Humans vs. Robots == Yahoo vs. Google

JD Lasica writes about potential biases in Google News' automated selection of articles for their front page, apparently mostly due to small news sites trying to game the system.

But a fascinating sub-theme in the article is the differences between how Google News and Yahoo News select articles for their front pages. For Google News:
    Google News uses a mix of techniques to ensure that users are presented a diverse range of perspectives. The ranking and prominence of stories are based on several factors: How many publications are writing about a topic; how recent the articles are; the size of the story, with substantive pieces ranking higher than short items; and the frequency of the search term within the article. The computer algorithms, [Krishna Bharat, chief scientist for Google News] said, "are trying to understand how hot and how big the story is."
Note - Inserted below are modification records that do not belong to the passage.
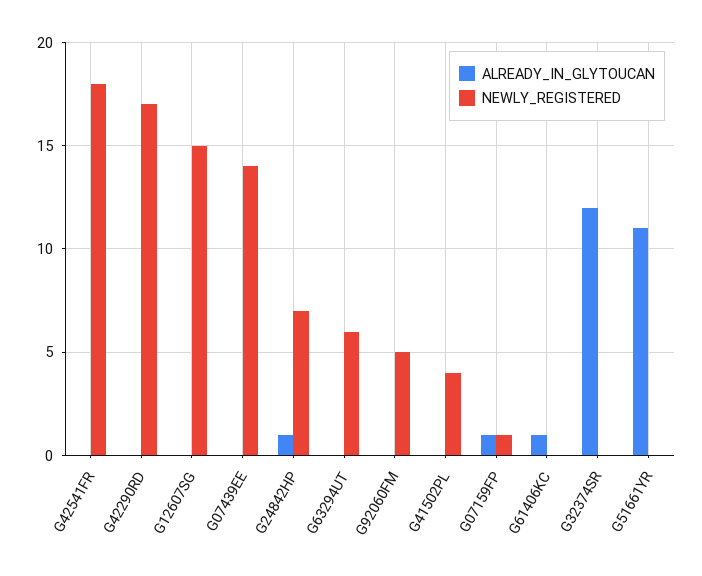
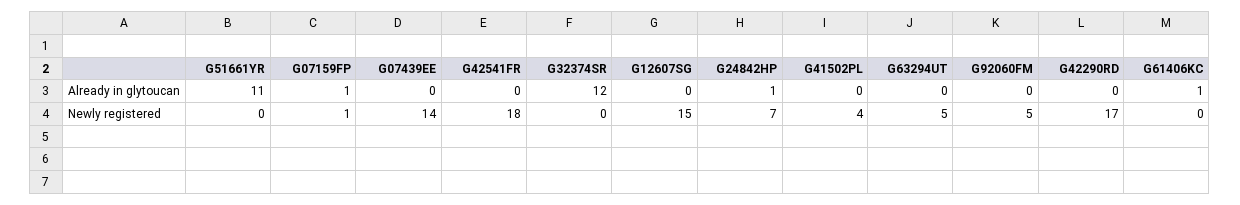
  {
    "ALREADY_IN_GLYTOUCAN": {
      "G42541FR": 0,
      "G42290RD": 0,
      "G12607SG": 0,
      "G07439EE": 0,
      "G24842HP": 1,
      "G63294UT": 0,
      "G92060FM": 0,
      "G41502PL": 0,
      "G07159FP": 1,
      "G61406KC": 1,
      "G32374SR": 12,
      "G51661YR": 11
    },
    "NEWLY_REGISTERED": {
      "G42541FR": 18,
      "G42290RD": 17,
      "G12607SG": 15,
      "G07439EE": 14,
      "G24842HP": 7,
-     "G63294UT": 6,
+     "G63294UT": 5,
      "G92060FM": 5,
      "G41502PL": 4,
      "G07159FP": 1,
      "G61406KC": 0,
      "G32374SR": 0,
      "G51661YR": 0
    }
  }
    Every 15 minutes a new edition of Google News is generated and the ranking changes. The formula rearranges the headline blurbs in each story cluster based on the freshness of each article and the importance of the source.
Yahoo News uses humans:
    A small editorial staff programs the Yahoo News front page as well as plucking out hidden gems that appear on other sites ... the factors include the source, the freshness of the story, and a method of determining relevance.
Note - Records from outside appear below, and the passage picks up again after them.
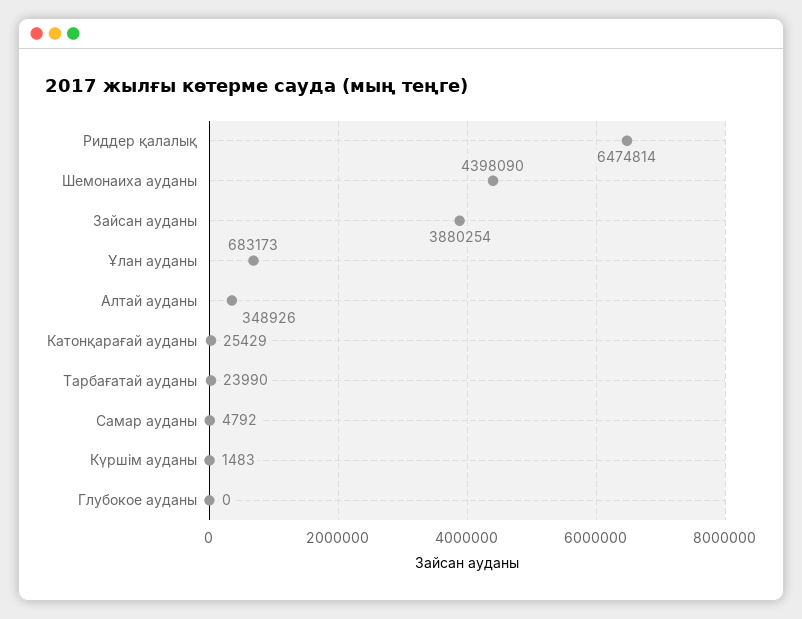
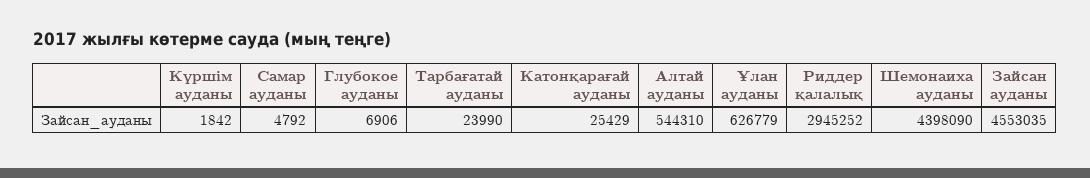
  {
-   "Риддер қалалық": 6474814,
+   "Риддер қалалық": 2945252,
    "Шемонаиха ауданы": 4398090,
-   "Зайсан ауданы": 3880254,
+   "Зайсан ауданы": 4553035,
-   "Ұлан ауданы": 683173,
+   "Ұлан ауданы": 626779,
-   "Алтай ауданы": 348926,
+   "Алтай ауданы": 544310,
    "Катонқарағай ауданы": 25429,
    "Тарбағатай ауданы": 23990,
    "Самар ауданы": 4792,
-   "Күршім ауданы": 1483,
+   "Күршім ауданы": 1842,
-   "Глубокое ауданы": 0
+   "Глубокое ауданы": 6906
  }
    "We use actual humans," [Jeff Birkeland, product manager for Yahoo News] added. "News is far too human of an endeavor to rely 100 percent on automation."
Yahoo's human-based approach is more typical. Most news sites seem wary of automation. CNet went a step further, mocking Google's approach with the tagline "The Web filtered by humans, not bots" on their Extra product.
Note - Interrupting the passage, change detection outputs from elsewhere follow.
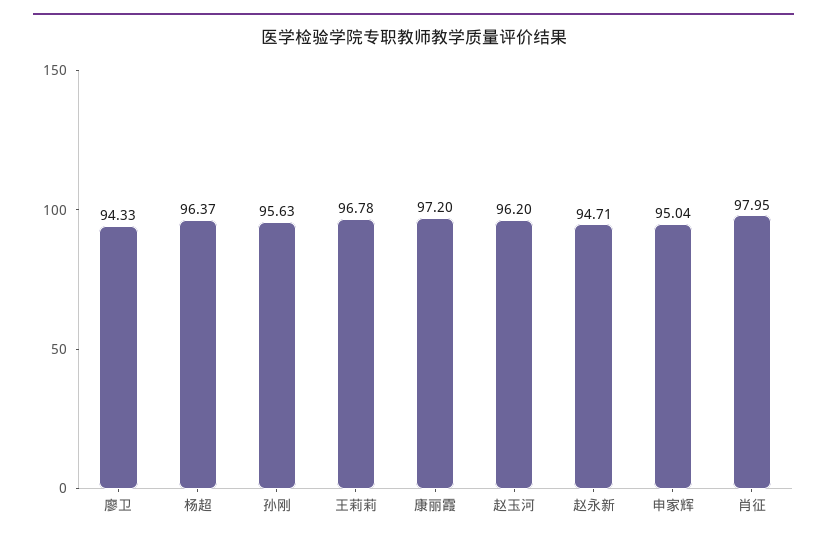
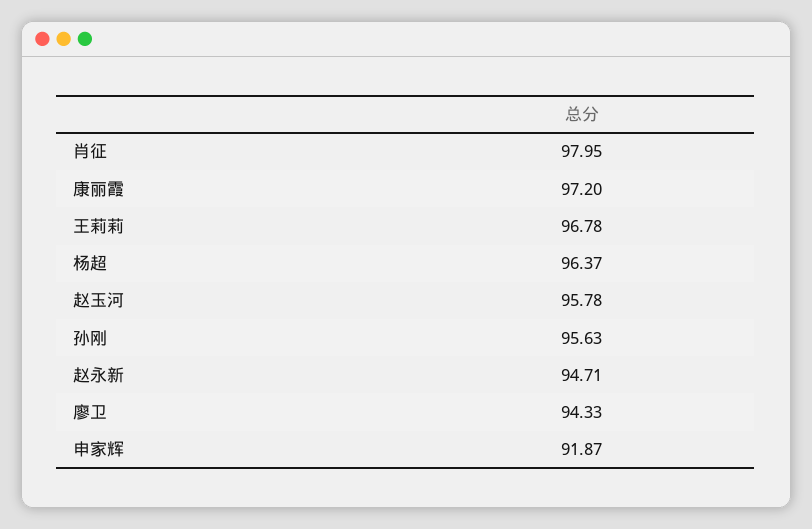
  {
    "廖卫": 94.33,
    "杨超": 96.37,
    "孙刚": 95.63,
    "王莉莉": 96.78,
    "康丽霞": 97.2,
-   "赵玉河": 96.2,
+   "赵玉河": 95.78,
    "赵永新": 94.71,
-   "申家辉": 95.04,
+   "申家辉": 91.87,
    "肖征": 97.95
  }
But some things can only be done with automation. With over 4,500 sources, Google News has such a deep database of articles that it would be impossible for human editors to review even a small subset. Using human editors means many of these articles would never even have the potential to be featured; the depth of knowledge is wasted.

And there's more. What's the most relevant news of the day? It varies from person to person, depending on interests, career, and location. Until you personalize the news, you're still wasting the depth of knowledge in your database. So, you personalize. Now, instead of one front page, you're building millions of front pages, each with a different view into your hundreds of thousands of news articles. It's a task that's simply impossible to do with human editors.

In the end, it will be robots. It is inevitable.

Update: Yahoo News contacted me to clarify Jeff Birkeland's comment, saying that some of Yahoo's front page is programmed by hand, some is automated, and story rankings are mostly automated. This doesn't impact the thrust of my argument that total automation of the entire front page will be necessary to expose the full depth of news available, especially as personalized news becomes mainstream.

1 comment:

Jeff Boulter said...

Yahoo! News is not only human-edited. It uses a combination of humans and robots. As a matter of fact, some parts of the site are human-edited during some parts of the day and automated at other times. Saying that Yahoo! News is wary of automatation is completely innaccurate.

There are thousands of new articles on Yahoo! News and everyday obviously no one has time to go over all of them. 100% of the articles on the site are published without human intervention. Some of the articles featured are picked by Yahoo's editorial staff, but others are picked by editors at feed providers' desks.

Still other parts use 'bots' to filter, such as some RSS feeds and slideshows.

Until we have a computer that can pass the equivalent of a Turing test for news, some combination of humans and robots will be necessary.